## What is expected
The records that follow should be retyped word for word.

Items from a data source
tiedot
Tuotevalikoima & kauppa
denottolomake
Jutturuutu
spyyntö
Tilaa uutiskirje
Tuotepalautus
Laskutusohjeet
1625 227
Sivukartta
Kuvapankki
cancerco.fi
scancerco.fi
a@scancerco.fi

## Output for this exercise
tiedot
Tuotevalikoima & kauppa
denottolomake
Jutturuutu
spyyntö
Tilaa uutiskirje
Tuotepalautus
Laskutusohjeet
1625 227
Sivukartta
Kuvapankki
cancerco.fi
scancerco.fi
a@scancerco.fi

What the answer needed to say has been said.